7 – Implement AML Compliance Systems
System implementation is a tricky business and can make or break a project.
- The very first step is to understand clearly the business outcomes that need to be achieved. Think about the current issues your company is facing, threats, weaknesses, and any possible bottlenecks.
- With clearly defined business objectives, you can move on to the internal stakeholder dialogue, establishing clear roles within the project group, building support, and setting clear expectations.
- Next, and most importantly, you need to focus on system selection. Weigh up the strengths and weaknesses of each vendor submission through the prism of an established assessment methodology.
- System roll-out is vital. Schedule regular training sessions and look to identify some power-users who can act as evangelists and product owners for your new system.
- Finally, you should track metrics on an ongoing basis focusing on user adoption and establishing some KPIs that can illustrate the impact of any new system.
8 – Conduct Regular Employee Compliance Training
Training is a key component of AML Compliance. AML compliance for new employees as well as regular refresher courses should be mandatory for all employees – to cater for the evolving nature of AML today.

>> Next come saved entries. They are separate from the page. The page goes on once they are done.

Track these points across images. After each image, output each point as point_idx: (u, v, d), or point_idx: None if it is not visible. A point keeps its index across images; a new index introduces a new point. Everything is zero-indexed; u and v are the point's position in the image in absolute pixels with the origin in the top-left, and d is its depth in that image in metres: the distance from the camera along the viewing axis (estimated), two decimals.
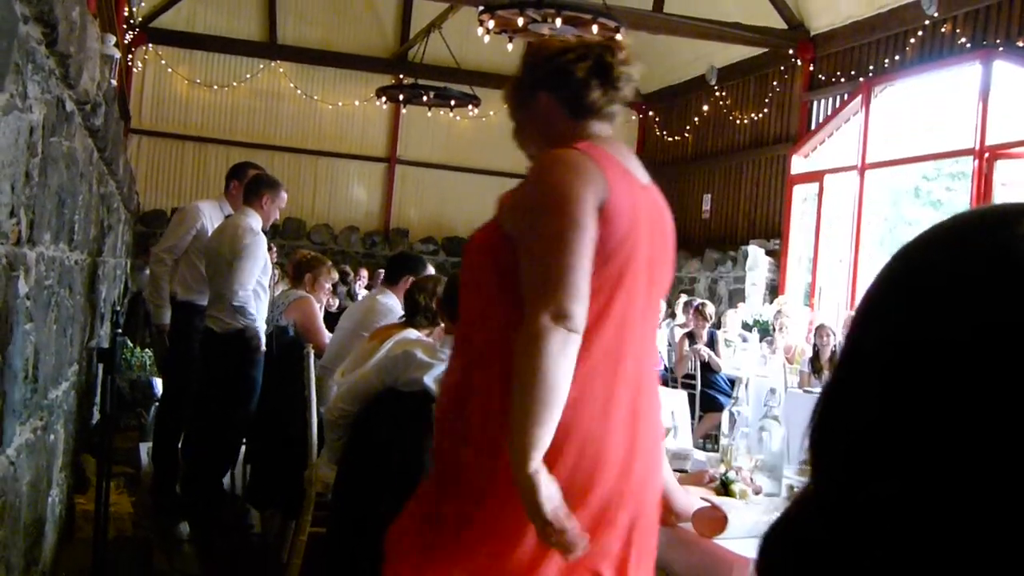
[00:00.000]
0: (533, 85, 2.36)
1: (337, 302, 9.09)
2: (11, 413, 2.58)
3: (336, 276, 7.63)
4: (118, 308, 6.87)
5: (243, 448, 5.87)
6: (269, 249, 6.00)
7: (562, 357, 2.04)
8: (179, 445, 5.92)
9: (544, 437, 2.02)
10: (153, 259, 6.12)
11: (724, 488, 2.99)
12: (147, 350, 8.31)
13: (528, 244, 2.16)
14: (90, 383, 5.90)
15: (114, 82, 5.81)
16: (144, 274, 10.84)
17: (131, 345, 8.02)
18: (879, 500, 0.68)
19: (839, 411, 0.74)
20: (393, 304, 5.01)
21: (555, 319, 2.04)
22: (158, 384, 7.52)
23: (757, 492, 3.01)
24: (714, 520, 2.65)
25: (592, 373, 2.15)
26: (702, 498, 2.80)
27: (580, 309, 2.07)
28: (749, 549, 2.54)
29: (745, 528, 2.62)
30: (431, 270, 5.20)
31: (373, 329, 4.56)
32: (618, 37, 10.02)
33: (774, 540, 0.77)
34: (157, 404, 6.92)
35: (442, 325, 3.89)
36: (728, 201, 15.19)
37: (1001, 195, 10.40)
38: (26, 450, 2.97)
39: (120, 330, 4.82)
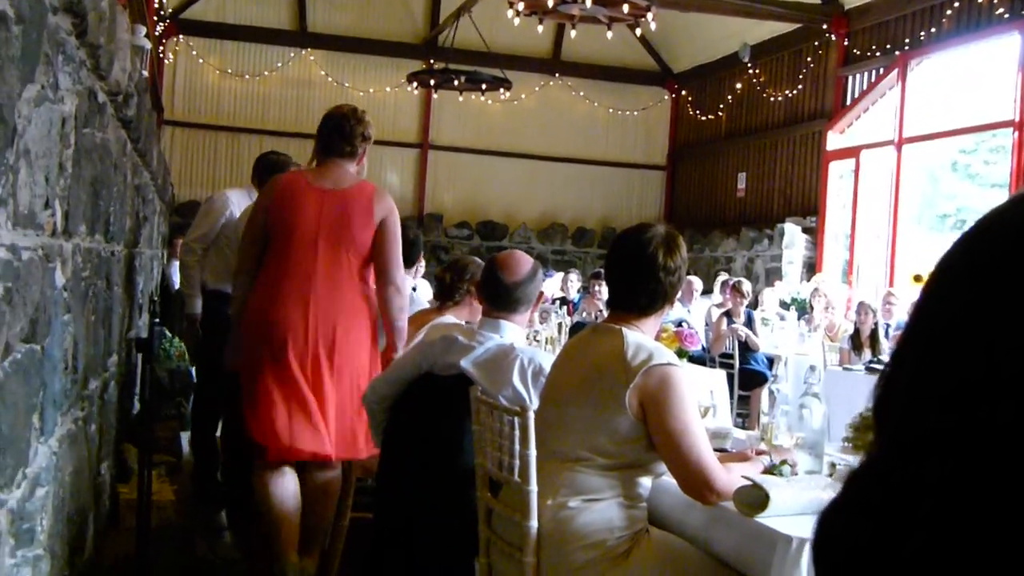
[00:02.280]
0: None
1: None
2: (52, 404, 2.60)
3: None
4: (155, 298, 6.90)
5: None
6: None
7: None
8: (217, 433, 5.95)
9: None
10: (183, 249, 6.11)
11: (771, 473, 2.95)
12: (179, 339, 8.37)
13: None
14: (130, 373, 5.95)
15: (145, 73, 5.83)
16: (171, 264, 10.94)
17: (169, 335, 8.07)
18: (926, 483, 0.66)
19: (897, 385, 0.73)
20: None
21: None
22: None
23: (794, 473, 2.98)
24: (756, 499, 2.62)
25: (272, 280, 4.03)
26: (743, 476, 2.77)
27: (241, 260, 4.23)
28: (791, 527, 2.52)
29: (787, 507, 2.60)
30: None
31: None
32: (649, 17, 9.94)
33: (830, 517, 0.75)
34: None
35: (476, 306, 3.88)
36: (763, 179, 15.06)
37: None
38: (68, 440, 3.00)
39: (158, 320, 4.84)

9 – Keep Data Compliance Regulations in Mind
While your ultimate focus should be on AML compliance, it is important not to overlook GDPR and other data protection regulations. Both new client and employee onboarding are areas that are fraught with danger from a GDPR perspective. Remember that as you collect personal data as part of your AML activities, there are limits and restrictions on the way this data must be managed. You should build GDPR compliance into your AML activities and incorporate tools that can help you achieve both aims.
10 – Continuously Improve
Once your Anti-Money Laundering compliance program is up and running, the next step is figuring out ways you can make it better. Areas to consider are:
- Process and system improvements – Ask yourself questions such as are your AML processes sufficiently robust to handle evolving threats and can your processes be made more efficient?
- Independent Audits – These are one way to help you identify weaknesses in your program around due diligence, monitoring, reporting, and training.
- Organize regular retro meetings – Meet with your key stakeholders to analyze your Anti-Money Laundering compliance plan from the perspective of what is working well, what isn’t working, and what could be improved upon.